Transcribe all the text lines in the entries below, reproducing each character for character and leaving the pictures out.

========================

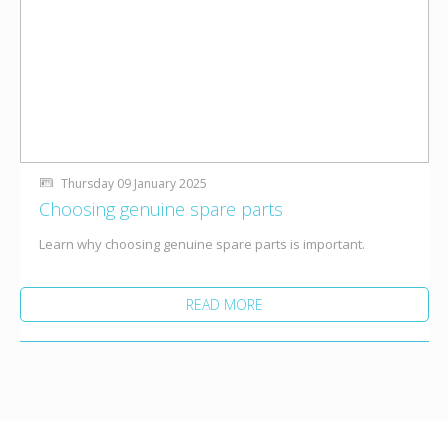
Thursday 09 January 2025
Choosing genuine spare parts
Learn why choosing genuine spare parts is important.
READ MORE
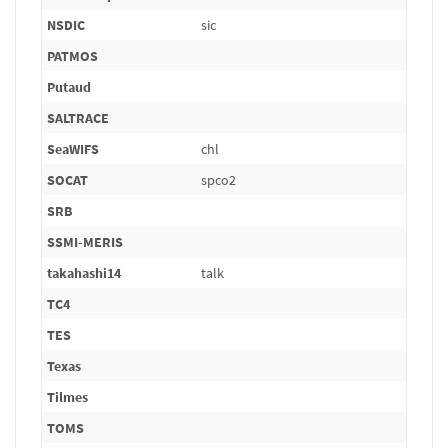
NSDIC
sic
PATMOS
Putaud
SALTRACE
SeaWIFS
chl
SOCAT
spco2
SRB
SSMI-MERIS
takahashi14
talk
TC4
TES
Texas
Tilmes
TOMS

========================

## Problem solution
Thursday 09 January 2025
Choosing genuine spare parts
Learn why choosing genuine spare parts is important.
READ MORE
NSDIC
sic
PATMOS
Putaud
SALTRACE
SeaWIFS
chl
SOCAT
spco2
SRB
SSMI-MERIS
takahashi14
talk
TC4
TES
Texas
Tilmes
TOMS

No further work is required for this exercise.